Semua manusia harus mengakhiri konflik yang mereka ciptakan, baik itu dengan orangtua, sahabat, orang lain, atau dirinya sendiri. Semua cerita akan mencapai sebuah akhir, dan kebencian Venus harus segera diakhiri. Bagaimanapun caranya. Dia tidak boleh menghukum dirinya sendiri. Terus membenci kejadia di masa lalu tidak akan membawa kebaikan di kehidupannya yang sekarang.

Itulah yang disadari Venus. Terutama di saat ini; ketika dia melihat Adrian terbaring lemah. Bukan ini yang kuinginkan. Tidak seperti ini.

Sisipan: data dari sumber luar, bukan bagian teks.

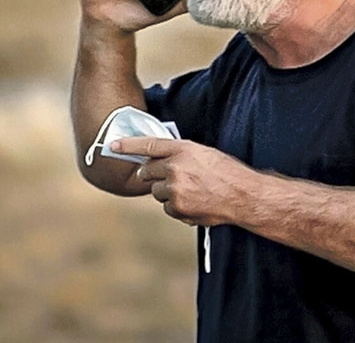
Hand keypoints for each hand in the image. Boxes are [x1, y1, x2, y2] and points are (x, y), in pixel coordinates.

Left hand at [111, 137, 253, 225]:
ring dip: (167, 192)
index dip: (128, 145)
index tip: (111, 145)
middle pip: (147, 171)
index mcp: (183, 150)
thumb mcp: (205, 154)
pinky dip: (176, 206)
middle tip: (166, 176)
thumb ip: (181, 155)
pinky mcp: (177, 208)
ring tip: (191, 191)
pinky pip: (167, 207)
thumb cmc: (228, 173)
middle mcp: (175, 168)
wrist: (243, 196)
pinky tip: (195, 202)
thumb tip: (160, 160)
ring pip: (156, 191)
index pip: (149, 144)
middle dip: (151, 174)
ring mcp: (174, 190)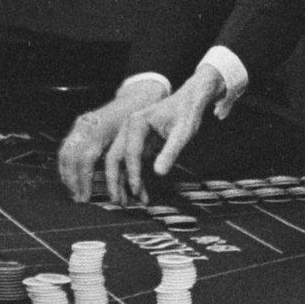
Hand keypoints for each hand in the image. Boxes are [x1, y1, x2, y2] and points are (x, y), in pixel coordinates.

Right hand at [59, 90, 155, 202]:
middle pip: (71, 157)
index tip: (86, 198)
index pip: (86, 159)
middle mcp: (88, 126)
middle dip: (72, 180)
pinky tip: (71, 176)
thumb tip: (136, 192)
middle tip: (78, 199)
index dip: (84, 181)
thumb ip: (134, 165)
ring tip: (73, 192)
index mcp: (101, 130)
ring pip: (65, 152)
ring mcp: (82, 124)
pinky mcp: (81, 125)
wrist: (138, 97)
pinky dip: (66, 164)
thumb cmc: (141, 119)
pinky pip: (67, 146)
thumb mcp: (139, 140)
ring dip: (67, 174)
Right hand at [98, 70, 223, 204]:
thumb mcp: (182, 132)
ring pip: (120, 163)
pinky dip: (135, 178)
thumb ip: (170, 152)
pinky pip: (132, 163)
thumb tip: (159, 173)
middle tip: (118, 201)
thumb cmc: (186, 112)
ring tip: (127, 203)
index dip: (132, 173)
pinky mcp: (139, 143)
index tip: (136, 190)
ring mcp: (132, 136)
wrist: (190, 100)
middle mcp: (129, 128)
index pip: (129, 152)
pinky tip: (142, 193)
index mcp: (136, 122)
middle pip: (115, 157)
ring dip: (122, 183)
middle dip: (115, 181)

Terlebih lagi, keadaan Adrian belum menunjukkan akan membaik. Ini adalah kali kelima Venus menjenguk mantan pacarnya. Kadang, Romeo menemani Venus berkunjung ke rumah sakit. Dia tidak pernah menanyakan hal-hal terkait sikap bungkam Venus setiap kali mengunjungi Adrian. Ketika mereka hanya berdua saja, Romeo seperti akan mengungkapkan sesuatu. Sayang, kata-kata itu tidak pernah tersampaikan dan hanya menjadi sebuah rahasia.

Venus hanya duduk diam, mengamati kedua mata jenaka yang kini terlelap. Kenangan-kenangan masa lalu kembali menyeruak; Hana yang berujar mengenai impiannya menjadi seorang pelukis, Senior yang selalu mengeluhkan sikap Venus, kebersamaan bersama Adrian, dan dusta yang akhirnya terungkap.

Kembali, Venus berusaha memejamkan kedua matanya; membendung emosi yang ada di batinnya. Kekecewaan ini—rasa pengkhianatan yang lama dipendamnya—harus segera diselesaikan. Venus harus segera mengakhiri drama cinta antara dirinya, Adrian, dan Hana. Tidak seperti ini. Cinta bukanlah untuk menyakiti dan dikenang sebagai kekecewaan. Karena, hal yang seperti itu bukanlah cinta.